I’m currently working on a horizon deployment in an environment that appears to be hugely over committed. The CPU utilization sits at 99.99% throughout the working day, across all 7 hosts, there’s very little fluctuation. Memory is not as bad (generally 70-80%). I am confident the environment is over committed based on my understanding below, but I want to understand how strict is HA is in reserving 20% of the resources for failover (or does it ‘dip into’ those resources based on some tolerance level based on workload?)
Here’s the scenario:
Total VMs = 261 (Win 10 1909)
VM configurations = 4gb RAM, 2 sockets and 2 cores CPU = 4vCPU.
7x ESXi hosts, in a HA cluster with 20% Cluster resources reserved for failover capacity. DRS is enabled.
CPU: Each host has: Xeon Gold 6148 @ 2.4 ghz = 2 sockets x 20 cores per socket = 40 cores.
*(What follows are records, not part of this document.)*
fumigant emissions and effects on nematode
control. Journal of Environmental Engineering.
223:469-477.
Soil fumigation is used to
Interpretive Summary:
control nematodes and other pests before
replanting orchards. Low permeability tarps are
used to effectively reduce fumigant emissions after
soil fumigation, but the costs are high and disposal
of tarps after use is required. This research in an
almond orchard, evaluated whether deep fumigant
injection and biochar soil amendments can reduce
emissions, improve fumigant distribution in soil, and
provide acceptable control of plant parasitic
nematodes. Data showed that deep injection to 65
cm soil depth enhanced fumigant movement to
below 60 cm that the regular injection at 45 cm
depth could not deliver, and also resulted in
It shows in vSphere as 80 logical processors so presumably this is due to hyperthreading?
Host CPU in Ghz: Each host has 2.4ghz x 40 cores = 96 ghz.
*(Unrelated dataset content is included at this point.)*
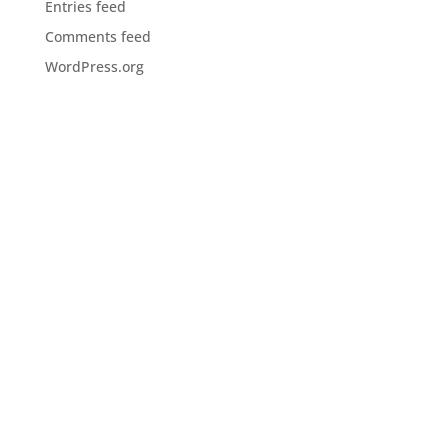
Entries feed
Comments feed
WordPress.org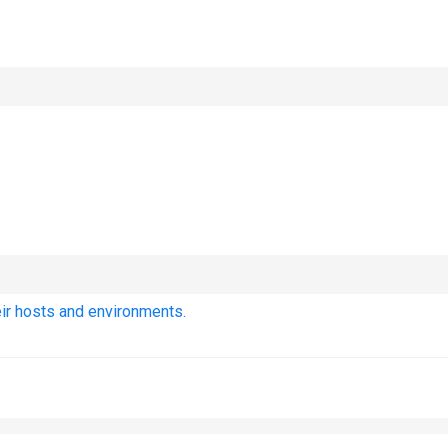
eir hosts and environments.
Total Cluster Logical Cores = 7×80 = 560
Total Cluster CPU Resources = 7 hosts x 96 ghz = 672ghz
Total Cluster Memory Resources: Each host has 383gb RAM = 382×7 = 2.674tb
So total requirements for the 261 VM’s
RAM = 261x 4gb = 1.044tb
CPU = 261 x 4vCPU = 1044
The environment is suffering from slow logons, sluggish performance on desktops. I can see that CPU ready values on the individual hosts are around 300ms (this is during ‘downtime’ i.e. 6pm on friday evening…) but typically it’s like 1200ms or more at peak use.
So taking the above figures into account and NOT including the 20% reserved capacity for HA failover this environment must be hugely over committed? If I take 20% off the total CPU and RAM resources, and then considered the VM requirements taking HA reservation into account, it’s not pretty, right? Will HA be reserving an aggregate of 20% of cluster resources across all 7 hosts so accommodate a failure?
I’m not 100% sure my workings above are correct so any pointers here would be appreciated. The business is aware of this and is building another (1 host) I believe, which of course is not sufficient but is there any other method (ESXtop?) that we can use to illustrate how over committed this environment is? I also noticed MTU size is 1500 (which doesn’t help..).
I’m typically at the ‘master image and pool management’ end of Horizon administration so am out of my comfort zone, so any assistance would be appreciated.